Task description.
Type out all the records word for word. Any pictures are to be left out.

Supplied records.
———

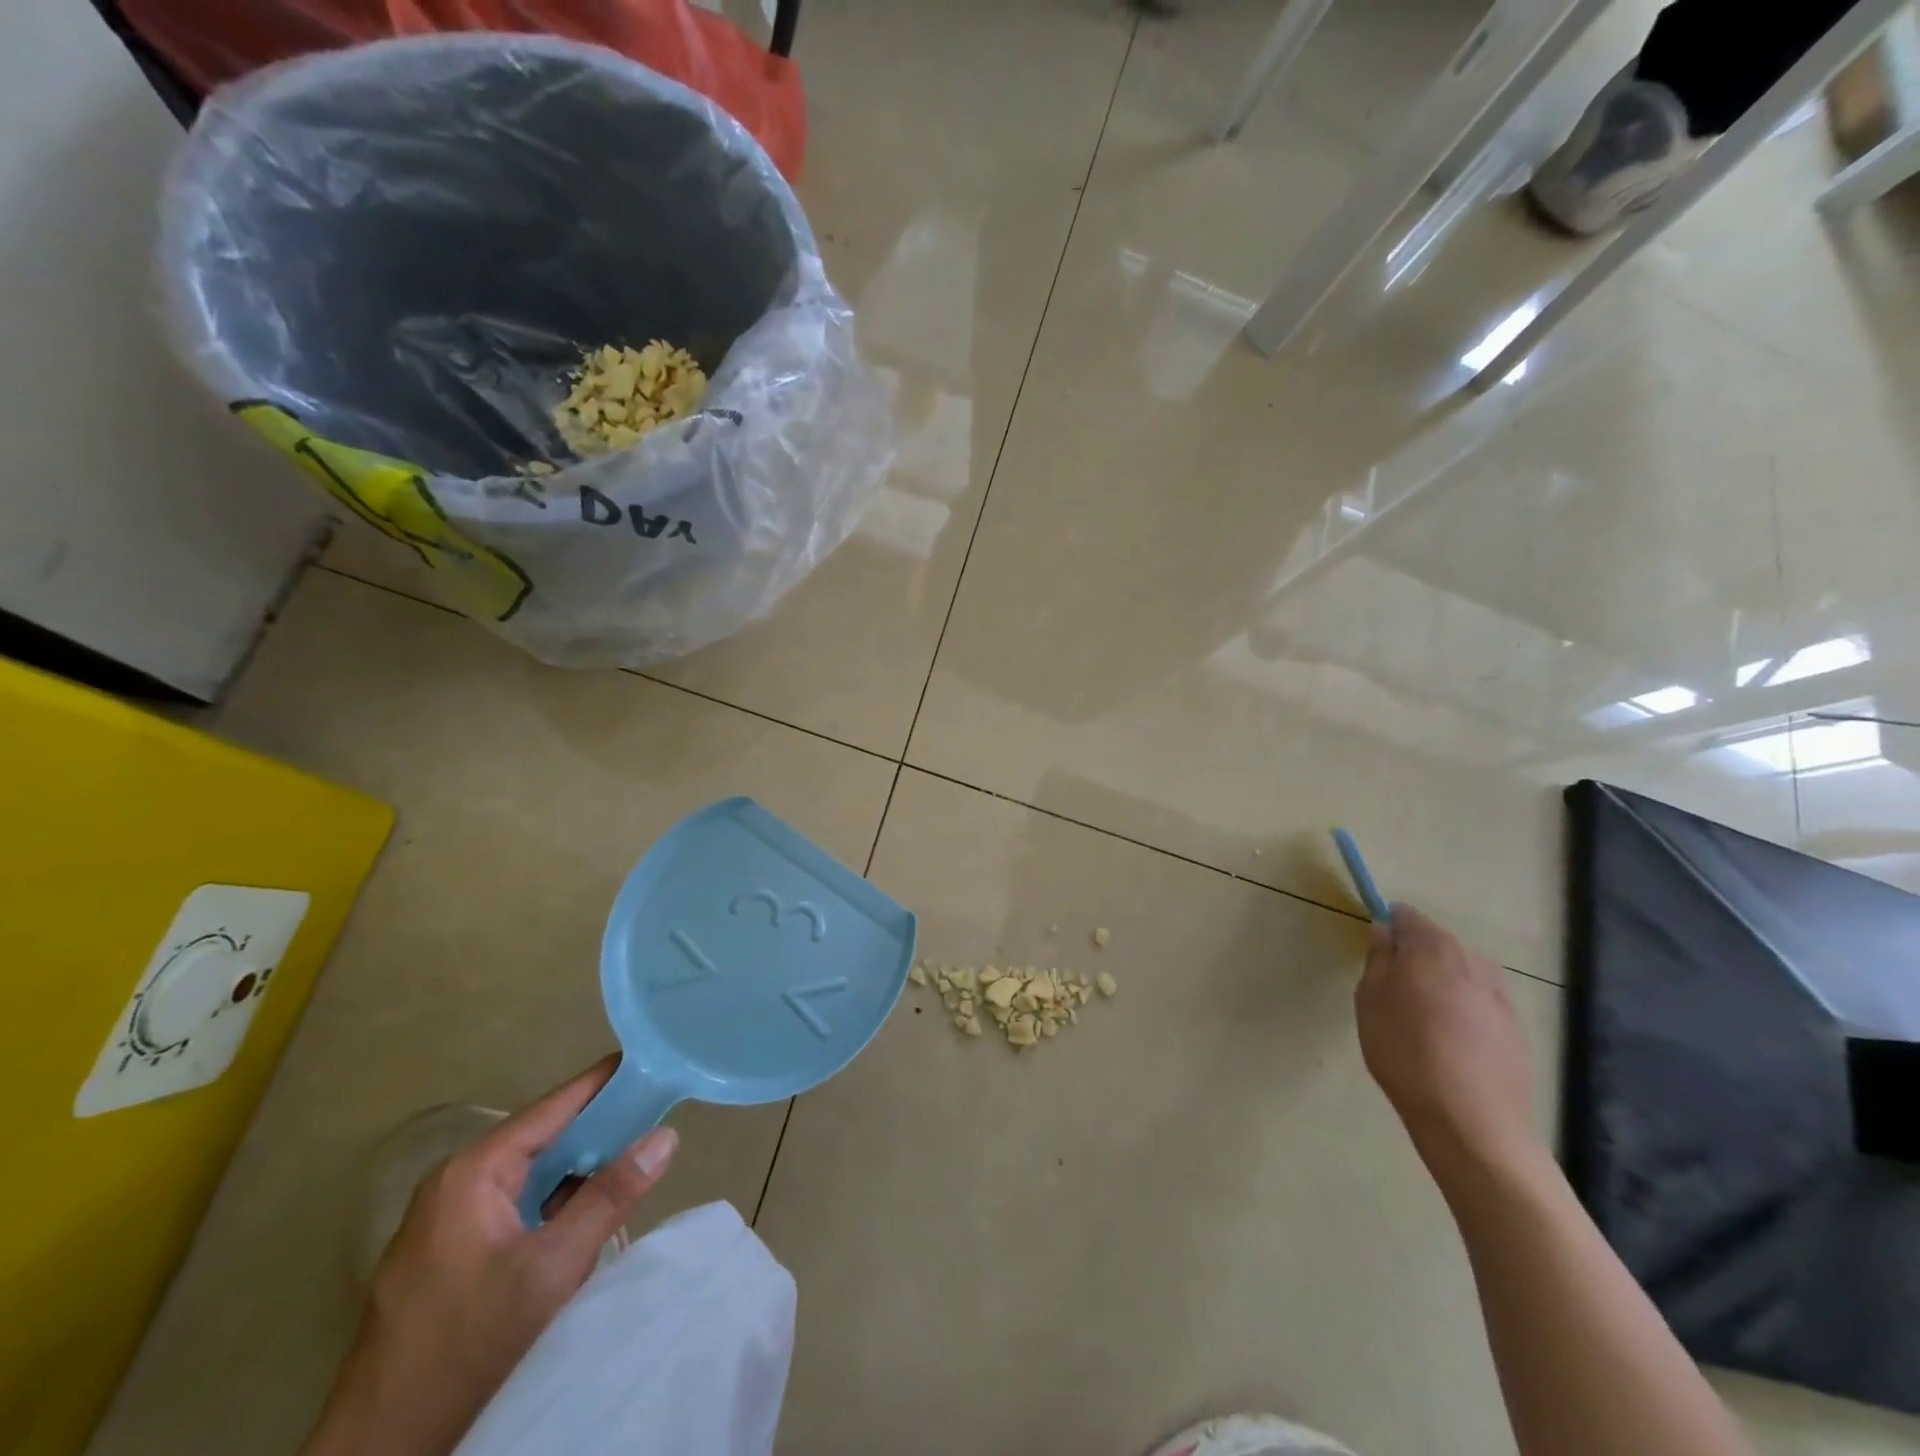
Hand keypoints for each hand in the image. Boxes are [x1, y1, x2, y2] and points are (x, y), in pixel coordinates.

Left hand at [302, 1057, 677, 1455]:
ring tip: (637, 1157)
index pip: (552, 1107)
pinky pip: (516, 1210)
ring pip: (531, 1179)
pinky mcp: (450, 1262)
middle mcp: (455, 1187)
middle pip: (543, 1140)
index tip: (653, 1062)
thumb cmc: (468, 1347)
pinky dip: (556, 1204)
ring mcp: (448, 1227)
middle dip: (600, 1130)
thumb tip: (665, 1135)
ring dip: (580, 1172)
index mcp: (471, 1173)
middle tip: (660, 1114)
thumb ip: (610, 1196)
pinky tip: (591, 1212)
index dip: (605, 1084)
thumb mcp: (551, 1269)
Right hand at [1356, 904, 1542, 1189]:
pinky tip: (1450, 1040)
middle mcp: (1472, 961)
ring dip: (1442, 980)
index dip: (1389, 926)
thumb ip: (1379, 958)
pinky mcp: (1516, 1028)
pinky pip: (1481, 1001)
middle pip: (1438, 942)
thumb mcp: (1371, 1000)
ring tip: (1421, 1014)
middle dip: (1416, 954)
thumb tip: (1385, 931)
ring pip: (1463, 971)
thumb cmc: (1405, 1052)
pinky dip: (1463, 1007)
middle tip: (1391, 986)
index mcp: (1433, 949)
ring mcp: (1500, 995)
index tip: (1375, 950)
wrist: (1471, 1122)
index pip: (1408, 916)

———

Solution for this task.
Hand keypoints for each hand in the image. Boxes are [x1, y1, x2, y2] and points are (x, y), in pixel coordinates.

Left hand at [302, 1057, 677, 1455]:
ring tip: (637, 1157)
index pip: (552, 1107)
pinky pip: (516, 1210)
ring pip: (531, 1179)
pinky mcp: (450, 1262)
middle mcp: (455, 1187)
middle pip: (543, 1140)
index tip: (653, 1062)
thumb cmc: (468, 1347)
pinky dip: (556, 1204)
ring mcp: (448, 1227)
middle dip: (600, 1130)
thumb tip: (665, 1135)
ring dip: (580, 1172)
index mcp: (471, 1173)
middle tip: (660, 1114)
thumb ip: (610, 1196)
pinky tip: (591, 1212)
index dip: (605, 1084)
thumb mcp: (551, 1269)
Right hand at [1356, 904, 1542, 1189]:
pinky tip: (1450, 1040)
middle mcp: (1472, 961)
ring dip: (1442, 980)
index dip: (1389, 926)
thumb ip: (1379, 958)
pinky mcp: (1516, 1028)
pinky pip: (1481, 1001)
middle pip: (1438, 942)
thumb mcp: (1371, 1000)
ring tip: (1421, 1014)
middle dip: (1416, 954)
thumb tip: (1385, 931)
ring pip: (1463, 971)
thumb cmc: (1405, 1052)
pinky dip: (1463, 1007)
middle tip: (1391, 986)
index mcp: (1433, 949)
ring mcp: (1500, 995)
index tip: (1375, 950)
wrist: (1471, 1122)
index pip: (1408, 916)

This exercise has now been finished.